Degree Programs on Diaspora Studies
Diaspora studies are usually regarded in the broader context of migration. The term "diaspora" was first used to characterize Jewish "scattering." The degree programs on diaspora studies concentrate on various aspects of Influence that diaspora can have on motherland or so-called country of origin:
- Political Influence of diaspora in terms of lobbying and advocacy.
- Influence of diaspora on civil society development.
- Economic Influence of the diaspora through remittances and investments.
- Influence on culture, knowledge and skills, technology.

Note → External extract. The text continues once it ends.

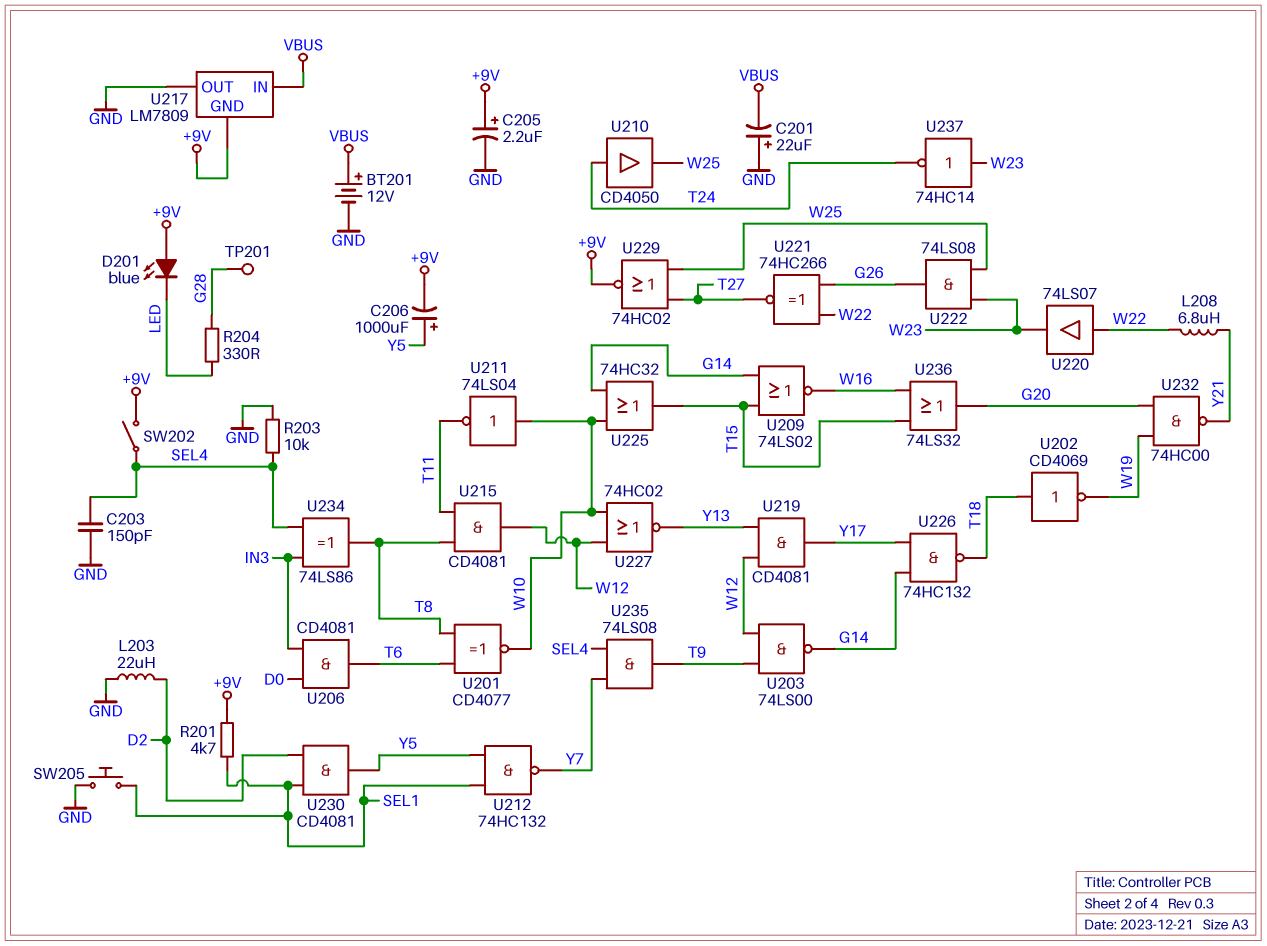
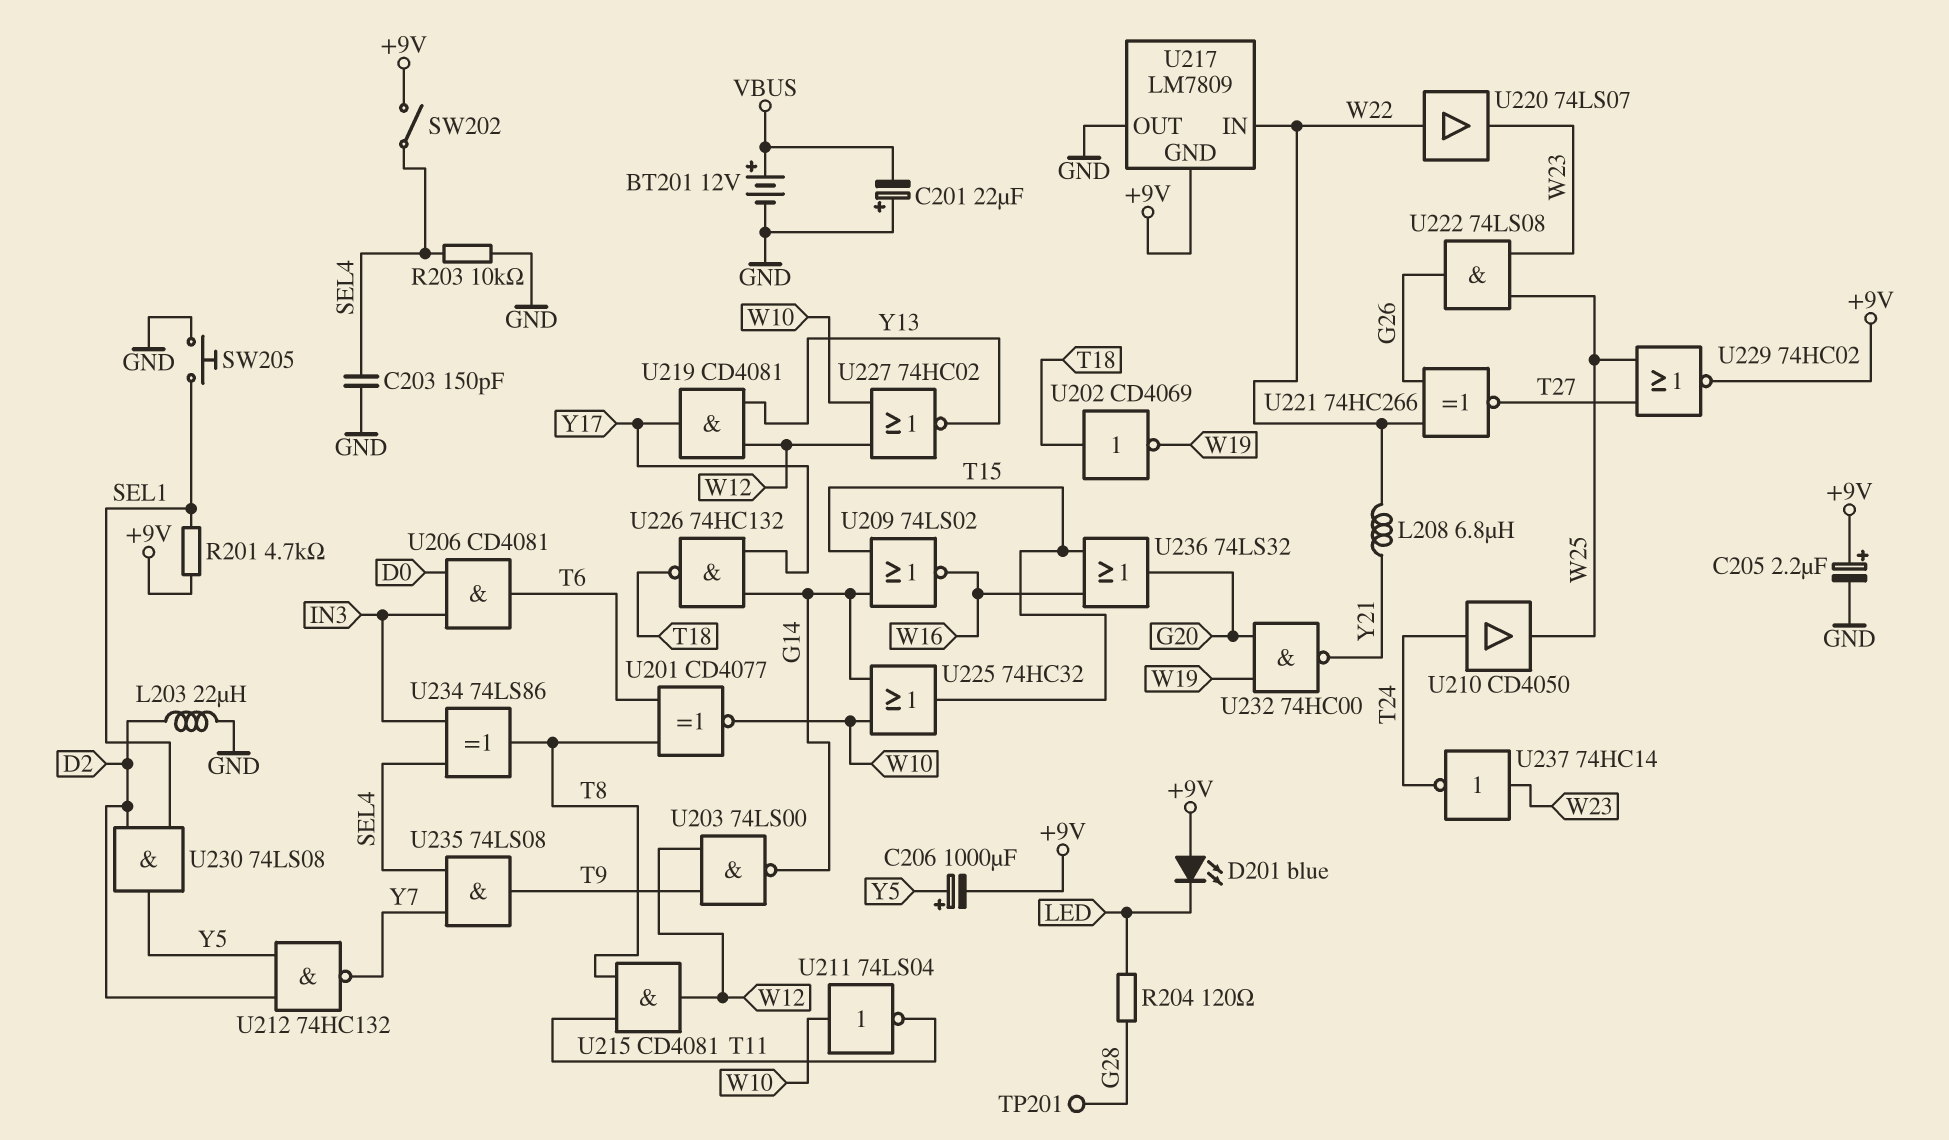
R204: 330 (G28, LED) -> 120 (G28, LED)
U212: NAND 74HC132 (in SEL1, in Y5, out Y7) -> NAND 74HC132 (in D2, in Y5, out Y7)
U217 pin IN: VBUS -> W22
U230: AND CD4081 (in D2, in SEL1, out Y5) -> AND 74LS08 (in D2, in SEL1, out Y5)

Undergraduate students enjoy the breadth of the interdisciplinary program on diaspora studies. They can choose from a pool of subjects, such as history, anthropology, migration, law, politics, globalization, etc. Bachelor's degree programs prepare students for higher-level academic studies that are more specialized. Master degree programs on diaspora studies offer an in-depth analysis of transnational characteristics of the global world. Graduate programs also deliver research and critical thinking skills needed to view diaspora issues in a wider context of integration and globalization.
Ph.D. on Diaspora Studies and Related Fields
The highest academic degree program, Ph.D., in diaspora studies is an attempt to further explore different academic thoughts and various aspects of ethnic identities. Fellowships for visiting scholars can benefit academics who do not want to fully engage in Ph.D. studies but are still interested in working in a vibrant academic environment.
The main research directions of Diaspora studies refer to analyzing the migration processed and its impact on different spheres of life. The below topics are the most popular among the majority of educational institutions, offering research opportunities in the field.
- Immigrant integration processes
- Diasporic social relations
- Transnational ties
- Ethic boundaries and formulation of new citizenships
- Political responses to migration, etc.
ARMACAD Database on Scholarships and Fellowships in Diaspora Studies
The Universities offering programs on diaspora studies usually allocate funds for international students who want to pursue a degree in this field. ARMACAD has a vast collection of scholarship and fellowship opportunities for international students interested in diaspora studies.
The databases are not limited to funding opportunities only. They offer a variety of degree and non-degree programs on diaspora studies and workshops, conferences, summer and winter schools, etc.